◆ Exercises to complete
**A)** Return, word for word, the portion of the passage on the SQL Server version store below, starting with "The old version" and going on through "active snapshot transaction.".
**B)** Render the following sentence from the passage on the SQL Server version store below into French: "Readers at SNAPSHOT isolation walk the version chain to find the row as it appeared at their transaction start time."
**C)** Write what comes next in the passage on the SQL Server version store below, picking up after its final sentence.

Text for analysis Start Marker

The old version includes a 14-byte header added to each row in user tables: an 8-byte transaction sequence number (XSN) and a pointer to the previous version.
Readers at SNAPSHOT isolation walk the version chain to find the row as it appeared at their transaction start time.
The version store cleanup task (background thread) purges versions no longer needed by any active snapshot transaction.

Version Store Structure

-- Monitor version store usage
SELECT
    DB_NAME(database_id)            AS db_name,
    reserved_page_count * 8.0 / 1024 AS reserved_mb,
    used_page_count * 8.0 / 1024   AS used_mb
FROM sys.dm_db_file_space_usage
WHERE database_id = 2;  -- tempdb

-- Current version store contents (aggregate)
SELECT
    transaction_sequence_num,
    version_sequence_num,
    database_id,
    rowset_guid,
    command_id,
    is_prepared,
    needs_rollback
FROM sys.dm_tran_version_store
ORDER BY transaction_sequence_num;  -- can be large; limit in prod

-- Active snapshot transactions holding version store open
SELECT
    t.transaction_id,
    t.transaction_sequence_num,
    t.commit_sequence_num,
    t.is_snapshot,
    s.session_id,
    s.open_transaction_count,
    s.last_request_start_time
FROM sys.dm_tran_active_snapshot_database_transactions t
JOIN sys.dm_exec_sessions s ON t.session_id = s.session_id;

Row Version Chain

Each updated row has a 14-byte version pointer prepended to the row header, forming a linked list back to the oldest required version. Long-running snapshot transactions force SQL Server to maintain a long version chain — this is why OLTP under high update rates can cause tempdb growth and version store cleanup pressure.

[!WARNING] tempdb pressure from version store A single long-running snapshot transaction can prevent version store cleanup, causing tempdb to grow unboundedly. Monitor sys.dm_tran_active_snapshot_database_transactions and alert on transactions older than a threshold (e.g., 5 minutes for OLTP, 30 minutes for reporting).

READ_COMMITTED_SNAPSHOT vs ALLOW_SNAPSHOT_ISOLATION

These are two separate database-level settings that both enable row versioning but behave differently. They are not mutually exclusive — both can be on.

Text for analysis End Marker
Extracted information Start Marker

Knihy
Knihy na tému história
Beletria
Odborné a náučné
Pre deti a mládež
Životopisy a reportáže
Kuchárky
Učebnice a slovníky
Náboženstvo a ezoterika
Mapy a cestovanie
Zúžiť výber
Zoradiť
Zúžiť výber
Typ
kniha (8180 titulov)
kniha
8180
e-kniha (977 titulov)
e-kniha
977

Extracted information End Marker

◆ Answer section
**A)**
The old version includes a 14-byte header added to each row in user tables: an 8-byte transaction sequence number (XSN) and a pointer to the previous version.
Readers at SNAPSHOT isolation walk the version chain to find the row as it appeared at their transaction start time.
The version store cleanup task (background thread) purges versions no longer needed by any active snapshot transaction.

**B)** Les lecteurs en isolation SNAPSHOT parcourent la chaîne de versions pour trouver la ligne telle qu'elle se présentait au moment du début de leur transaction.

**C)**
READ_COMMITTED_SNAPSHOT (RCSI)

Database option: ALTER DATABASE mydb SET READ_COMMITTED_SNAPSHOT ON;
Effect: Changes the default READ COMMITTED isolation level from pessimistic (shared locks) to optimistic (row versioning). No application changes required.
Snapshot point: Statement-level — each statement sees data as of statement start, not transaction start.
Writers still block writers — only reader/writer contention is eliminated.
Recommended: Yes, for most OLTP workloads. It is the default in Azure SQL Database.

-- Check current setting
SELECT name, is_read_committed_snapshot_on
FROM sys.databases
WHERE name = DB_NAME();

-- Enable (requires exclusive access briefly)
-- Best run during maintenance window with no other connections
ALTER DATABASE AdventureWorks SET READ_COMMITTED_SNAPSHOT ON
WITH ROLLBACK IMMEDIATE;

[!NOTE] Azure SQL Database READ_COMMITTED_SNAPSHOT is ON by default in Azure SQL Database and cannot be disabled. Applications expecting blocking behavior under READ COMMITTED must be retested.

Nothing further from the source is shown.